Haddrick acknowledges parallels between the characters played by Kat Stewart (Roberta Williams) and Hutchison in the original Underbelly and the sequel; the "enablers" who colluded with homicidal criminals.

"It's always fascinating how women operate and fit into that criminal milieu and I think Allison Dine does so in a very different way. It's a different character to Roberta and that's one of the exciting things about the series is that we're not repeating ourselves, we're showing a very different relationship."

Terry, says Haddrick, "acquired women like books in a bookcase". Through his romantic attachments to Allison, wife Maria Muhary (Jenna Lind), with whom he had a child, and lawyer Karen Soich, we see three very different types of "underworld" relationships.

"Maria knows what he does, but doesn't get involved," Haddrick says. "Alison knows and becomes very involved and Karen Soich doesn't know what he does.
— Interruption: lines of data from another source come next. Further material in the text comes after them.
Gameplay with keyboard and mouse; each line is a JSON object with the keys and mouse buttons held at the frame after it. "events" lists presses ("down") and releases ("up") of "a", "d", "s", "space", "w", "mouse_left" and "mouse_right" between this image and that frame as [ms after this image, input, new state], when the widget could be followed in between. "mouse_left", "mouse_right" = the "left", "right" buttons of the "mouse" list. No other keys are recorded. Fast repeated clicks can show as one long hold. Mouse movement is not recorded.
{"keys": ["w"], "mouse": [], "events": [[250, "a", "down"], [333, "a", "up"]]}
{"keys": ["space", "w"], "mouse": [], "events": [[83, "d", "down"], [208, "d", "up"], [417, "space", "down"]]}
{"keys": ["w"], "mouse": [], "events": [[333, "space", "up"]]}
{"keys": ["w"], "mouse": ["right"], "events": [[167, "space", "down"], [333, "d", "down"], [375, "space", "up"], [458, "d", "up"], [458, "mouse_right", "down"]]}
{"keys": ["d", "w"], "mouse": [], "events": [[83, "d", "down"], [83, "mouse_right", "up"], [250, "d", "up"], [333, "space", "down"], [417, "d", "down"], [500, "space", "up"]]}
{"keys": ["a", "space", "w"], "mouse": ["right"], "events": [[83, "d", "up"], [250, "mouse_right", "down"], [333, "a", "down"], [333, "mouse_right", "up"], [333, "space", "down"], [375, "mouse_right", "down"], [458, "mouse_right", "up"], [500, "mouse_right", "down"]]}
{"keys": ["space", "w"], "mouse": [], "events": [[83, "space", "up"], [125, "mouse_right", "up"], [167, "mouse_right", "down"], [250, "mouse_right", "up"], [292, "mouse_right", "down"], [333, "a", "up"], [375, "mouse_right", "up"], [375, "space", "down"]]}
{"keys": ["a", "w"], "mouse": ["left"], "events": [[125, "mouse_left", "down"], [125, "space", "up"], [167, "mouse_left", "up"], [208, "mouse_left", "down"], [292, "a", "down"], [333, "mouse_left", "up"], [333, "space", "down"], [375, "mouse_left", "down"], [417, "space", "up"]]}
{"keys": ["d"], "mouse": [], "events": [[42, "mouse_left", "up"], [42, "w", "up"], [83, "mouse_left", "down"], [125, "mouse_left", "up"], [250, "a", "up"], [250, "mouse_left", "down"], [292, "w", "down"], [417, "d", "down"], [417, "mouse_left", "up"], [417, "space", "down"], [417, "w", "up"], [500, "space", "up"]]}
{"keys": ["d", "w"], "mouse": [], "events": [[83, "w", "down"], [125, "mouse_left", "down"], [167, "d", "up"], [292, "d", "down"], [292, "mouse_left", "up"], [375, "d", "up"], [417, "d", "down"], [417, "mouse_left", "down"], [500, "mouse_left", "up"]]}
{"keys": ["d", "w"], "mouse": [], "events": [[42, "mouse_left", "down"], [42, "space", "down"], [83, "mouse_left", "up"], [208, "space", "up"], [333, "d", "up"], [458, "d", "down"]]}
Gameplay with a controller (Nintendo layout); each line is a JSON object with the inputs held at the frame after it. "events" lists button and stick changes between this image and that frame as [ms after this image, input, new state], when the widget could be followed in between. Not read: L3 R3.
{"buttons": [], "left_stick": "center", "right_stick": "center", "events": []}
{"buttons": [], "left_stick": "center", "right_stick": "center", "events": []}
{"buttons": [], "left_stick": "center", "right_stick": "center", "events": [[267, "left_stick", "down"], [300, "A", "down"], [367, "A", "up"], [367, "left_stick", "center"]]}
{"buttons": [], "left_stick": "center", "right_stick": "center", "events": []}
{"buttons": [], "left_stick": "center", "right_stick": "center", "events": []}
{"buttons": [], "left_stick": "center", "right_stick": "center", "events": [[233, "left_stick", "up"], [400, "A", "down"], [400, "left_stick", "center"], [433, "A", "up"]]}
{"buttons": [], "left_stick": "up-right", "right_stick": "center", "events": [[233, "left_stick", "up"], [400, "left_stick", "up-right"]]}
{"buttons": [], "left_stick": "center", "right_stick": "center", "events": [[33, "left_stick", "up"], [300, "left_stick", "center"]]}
So you see the different relationships with three women and how they all come unstuck to varying degrees."

Haddrick anticipates that A Tale of Two Cities will propel Hutchison's profile and fame in much the same way that Underbelly did Kat Stewart's.

"My experience of Anna to date is that she has risen and met every challenge that we have thrown at her creatively and artistically, so I see no reason why, when the pressure builds, she won't rise to the challenges of being able to manage and handle the pressure and publicity she receives."

Not that the fresh-faced and giggly Hutchison is giving it much thought. For now, she's happy to pursue her new-found passion for surfing, nurse the associated bruises on her legs and wait for the phone to ring with her next job.